I have to admit, we have it pretty good here in Newfoundland and Labrador. We do not have tornadoes or major hurricanes; we do not have a high crime rate and there is almost zero % pollution. We do have rain, drizzle and fog and on this end of the island, as we say, “the east wind would almost cut you in two”.
Our weather and living on an island in the North Atlantic helps shape us into the people we are, proud of traditions and way of life. This is depicted in our songs and stories which are linked to the sea. Our traditions are also linked with our ancestors who sailed here hundreds of years ago to seek out a new life… a better life. Our ancestors came from England, Ireland, and France primarily. Each with their own traditions, including food, music and dance, all these traditions became more prevalent around Christmas time.
Tradition of Mummering or Jannying
One tradition that has etched its way into our Christmas culture is the practice of Mummering (or where I am from, Riverhead, Hr. Grace, it is called Jannying). Mummers, for those who are not familiar with this practice, are people dressed in disguise and who visit your home during Christmas, knock on your door and ask “any mummers allowed in”? or “any Jannies allowed in”?
Last week, the Bay Roberts Cultural Foundation held a “Grand Old Christmas Time.” Mummers made an appearance at the Time, much to the enjoyment of everyone. The music playing in the background is The Mummers Song, written by Bud Davidage, and recorded by Simani. The song, written in 1984, is a Christmas classic in Newfoundland and Labrador.
Once invited inside they will sing and or dance and will expect a drink, usually some sort of alcohol was given. We were given home brew (homemade beer), most of the houses had large blue barrels next to their oil or woodstoves, I guess a good place for fermentation.

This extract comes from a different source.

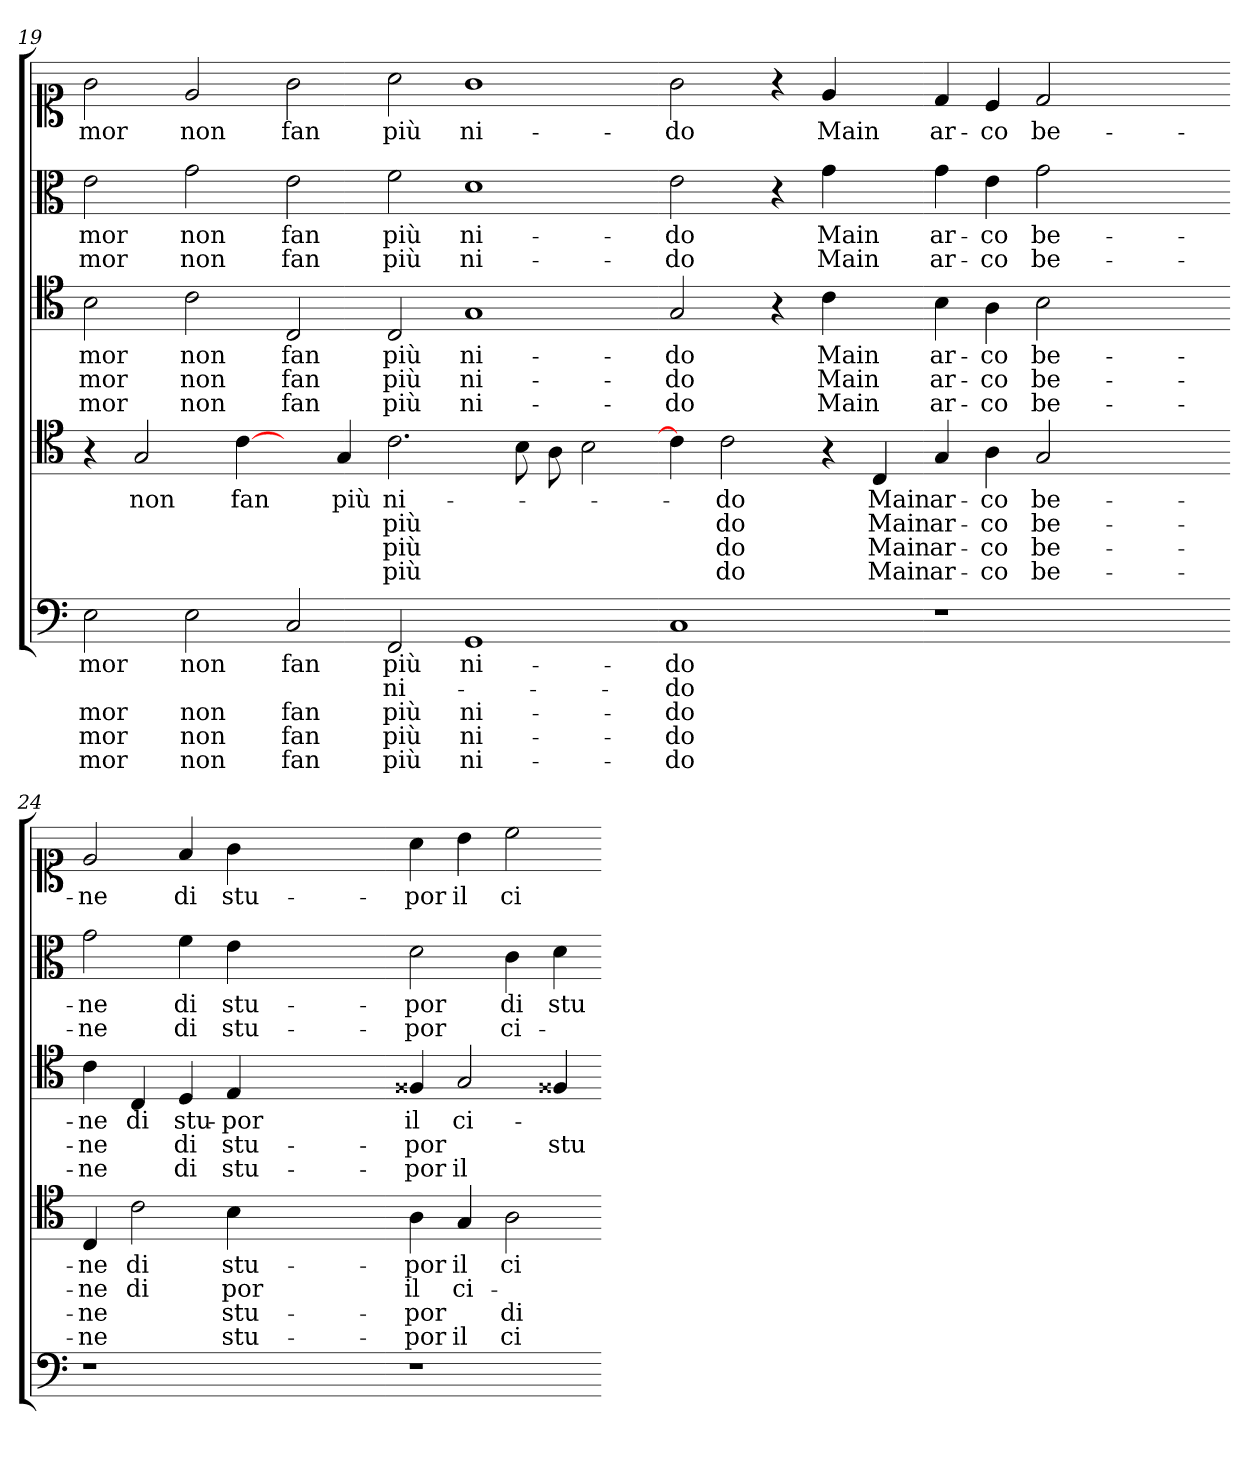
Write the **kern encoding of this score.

Childhood Memories of Jannies
As a child , growing up in the 70’s and early 80’s I was mortified of Jannies, I use to hear my relatives talk about good and bad Jannies , as a result , in my mind they were all bad, especially the hobby horse. The hobby horse usually was the last Jannie to enter the house; I could remember scooting in the room as fast as I could when I heard the SLAP of its mouth.